REQUIRED ACTION. A faithful, complete transcript of the entries below, without pictures, should be returned.

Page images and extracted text
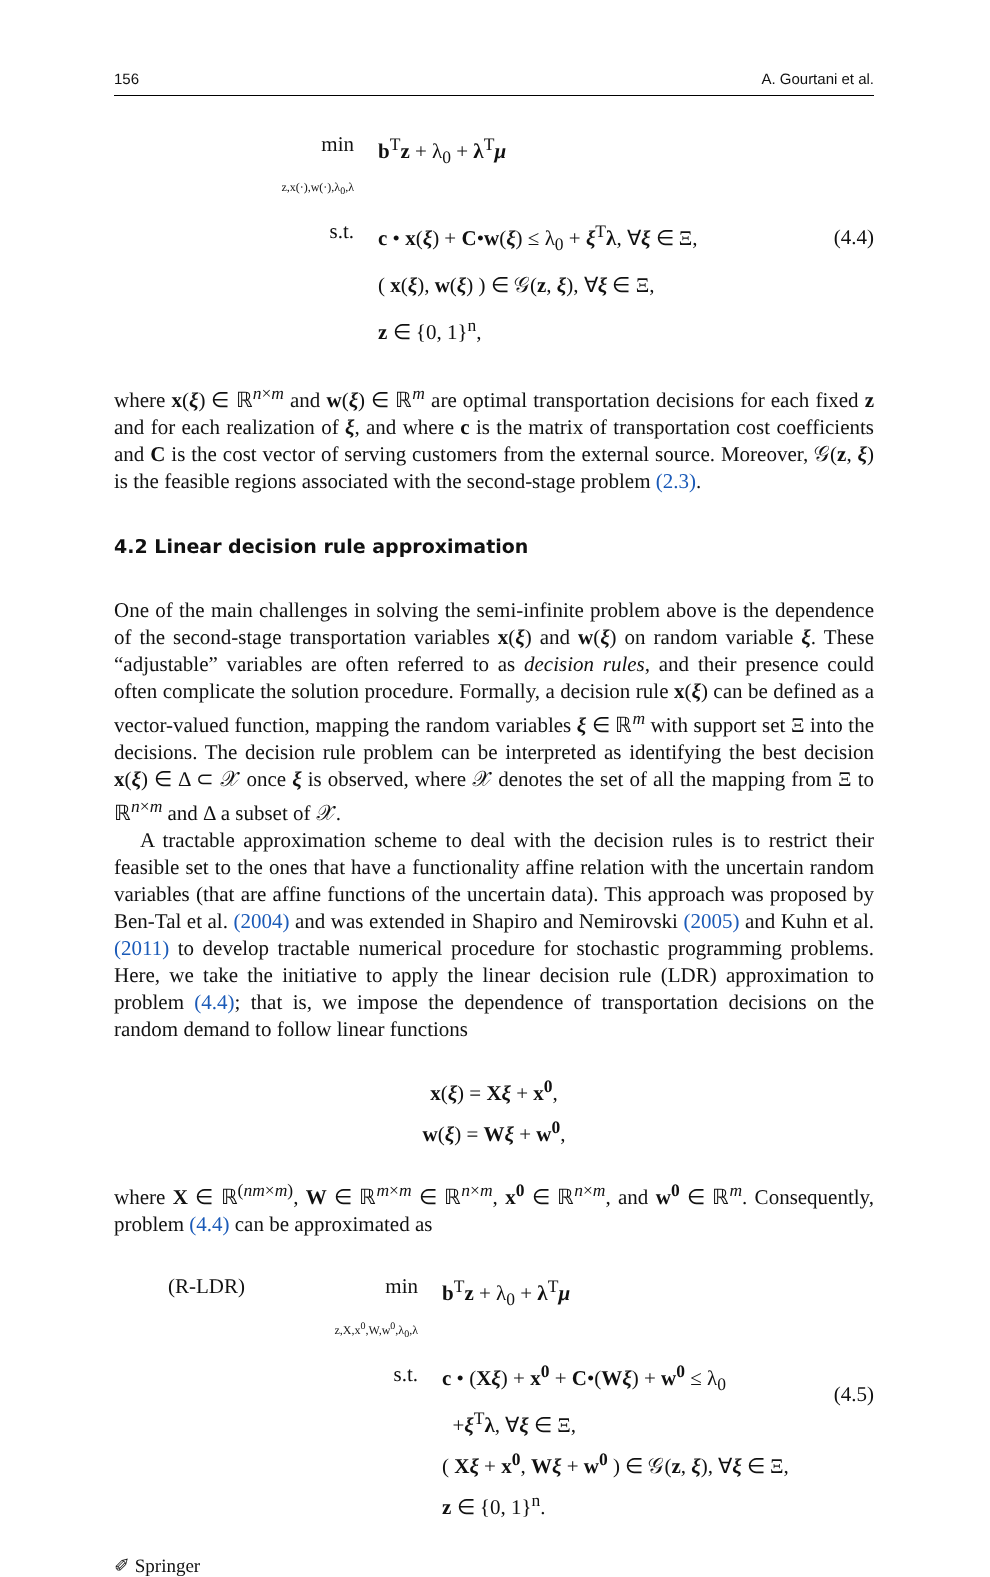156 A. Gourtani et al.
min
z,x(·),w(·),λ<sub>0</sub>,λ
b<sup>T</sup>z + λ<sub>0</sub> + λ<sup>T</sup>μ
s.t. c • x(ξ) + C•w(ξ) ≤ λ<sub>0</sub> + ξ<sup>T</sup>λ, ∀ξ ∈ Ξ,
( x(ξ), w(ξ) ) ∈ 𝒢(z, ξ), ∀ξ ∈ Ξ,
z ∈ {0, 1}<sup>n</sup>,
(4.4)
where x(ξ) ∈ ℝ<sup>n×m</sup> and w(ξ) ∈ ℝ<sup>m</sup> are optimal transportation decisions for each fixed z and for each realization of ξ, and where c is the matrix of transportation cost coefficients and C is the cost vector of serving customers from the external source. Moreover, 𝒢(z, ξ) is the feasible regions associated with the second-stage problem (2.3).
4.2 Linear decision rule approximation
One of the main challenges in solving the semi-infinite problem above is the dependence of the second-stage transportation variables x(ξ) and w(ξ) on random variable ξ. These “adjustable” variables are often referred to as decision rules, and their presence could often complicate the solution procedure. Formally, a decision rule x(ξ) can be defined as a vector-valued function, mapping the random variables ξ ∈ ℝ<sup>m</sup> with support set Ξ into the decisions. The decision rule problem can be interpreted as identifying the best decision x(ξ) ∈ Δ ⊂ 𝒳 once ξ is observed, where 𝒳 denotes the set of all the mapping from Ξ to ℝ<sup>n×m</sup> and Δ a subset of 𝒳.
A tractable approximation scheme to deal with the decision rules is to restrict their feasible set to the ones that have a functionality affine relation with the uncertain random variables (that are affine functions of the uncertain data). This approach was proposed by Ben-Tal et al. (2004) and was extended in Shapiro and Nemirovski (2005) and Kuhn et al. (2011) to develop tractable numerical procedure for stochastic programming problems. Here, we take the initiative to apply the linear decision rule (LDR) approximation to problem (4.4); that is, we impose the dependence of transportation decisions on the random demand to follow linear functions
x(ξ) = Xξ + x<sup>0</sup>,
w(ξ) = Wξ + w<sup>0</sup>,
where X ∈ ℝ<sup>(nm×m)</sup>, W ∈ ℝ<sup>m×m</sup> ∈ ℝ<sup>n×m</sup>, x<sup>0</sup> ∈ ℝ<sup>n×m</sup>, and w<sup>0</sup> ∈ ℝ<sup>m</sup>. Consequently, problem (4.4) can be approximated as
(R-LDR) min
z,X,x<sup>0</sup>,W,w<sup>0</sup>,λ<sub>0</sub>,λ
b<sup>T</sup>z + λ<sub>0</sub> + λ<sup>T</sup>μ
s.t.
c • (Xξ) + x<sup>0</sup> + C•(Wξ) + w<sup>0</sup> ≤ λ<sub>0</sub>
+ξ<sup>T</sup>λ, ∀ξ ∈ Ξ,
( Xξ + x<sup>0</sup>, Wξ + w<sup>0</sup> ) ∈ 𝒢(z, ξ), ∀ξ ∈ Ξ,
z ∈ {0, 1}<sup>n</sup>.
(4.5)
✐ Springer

COMPLETED EXERCISE.
156 A. Gourtani et al.
min
z,x(·),w(·),λ<sub>0</sub>,λ
b<sup>T</sup>z + λ<sub>0</sub> + λ<sup>T</sup>μ
s.t. c • x(ξ) + C•w(ξ) ≤ λ<sub>0</sub> + ξ<sup>T</sup>λ, ∀ξ ∈ Ξ,
( x(ξ), w(ξ) ) ∈ 𝒢(z, ξ), ∀ξ ∈ Ξ,
z ∈ {0, 1}<sup>n</sup>,
(4.4)
where x(ξ) ∈ ℝ<sup>n×m</sup> and w(ξ) ∈ ℝ<sup>m</sup> are optimal transportation decisions for each fixed z and for each realization of ξ, and where c is the matrix of transportation cost coefficients and C is the cost vector of serving customers from the external source. Moreover, 𝒢(z, ξ) is the feasible regions associated with the second-stage problem (2.3).
4.2 Linear decision rule approximation
One of the main challenges in solving the semi-infinite problem above is the dependence of the second-stage transportation variables x(ξ) and w(ξ) on random variable ξ. These “adjustable” variables are often referred to as decision rules, and their presence could often complicate the solution procedure. Formally, a decision rule x(ξ) can be defined as a vector-valued function, mapping the random variables ξ ∈ ℝ<sup>m</sup> with support set Ξ into the decisions. The decision rule problem can be interpreted as identifying the best decision x(ξ) ∈ Δ ⊂ 𝒳 once ξ is observed, where 𝒳 denotes the set of all the mapping from Ξ to ℝ<sup>n×m</sup> and Δ a subset of 𝒳.
A tractable approximation scheme to deal with the decision rules is to restrict their feasible set to the ones that have a functionality affine relation with the uncertain random variables (that are affine functions of the uncertain data). This approach was proposed by Ben-Tal et al. (2004) and was extended in Shapiro and Nemirovski (2005) and Kuhn et al. (2011) to develop tractable numerical procedure for stochastic programming problems. Here, we take the initiative to apply the linear decision rule (LDR) approximation to problem (4.4); that is, we impose the dependence of transportation decisions on the random demand to follow linear functions
x(ξ) = Xξ + x<sup>0</sup>,
w(ξ) = Wξ + w<sup>0</sup>,
where X ∈ ℝ<sup>(nm×m)</sup>, W ∈ ℝ<sup>m×m</sup> ∈ ℝ<sup>n×m</sup>, x<sup>0</sup> ∈ ℝ<sup>n×m</sup>, and w<sup>0</sup> ∈ ℝ<sup>m</sup>. Consequently, problem (4.4) can be approximated as
(R-LDR) min
z,X,x<sup>0</sup>,W,w<sup>0</sup>,λ<sub>0</sub>,λ
b<sup>T</sup>z + λ<sub>0</sub> + λ<sup>T</sup>μ
s.t.
c • (Xξ) + x<sup>0</sup> + C•(Wξ) + w<sup>0</sup> ≤ λ<sub>0</sub>
+ξ<sup>T</sup>λ, ∀ξ ∈ Ξ,
( Xξ + x<sup>0</sup>, Wξ + w<sup>0</sup> ) ∈ 𝒢(z, ξ), ∀ξ ∈ Ξ,
z ∈ {0, 1}<sup>n</sup>.
(4.5)
✐ Springer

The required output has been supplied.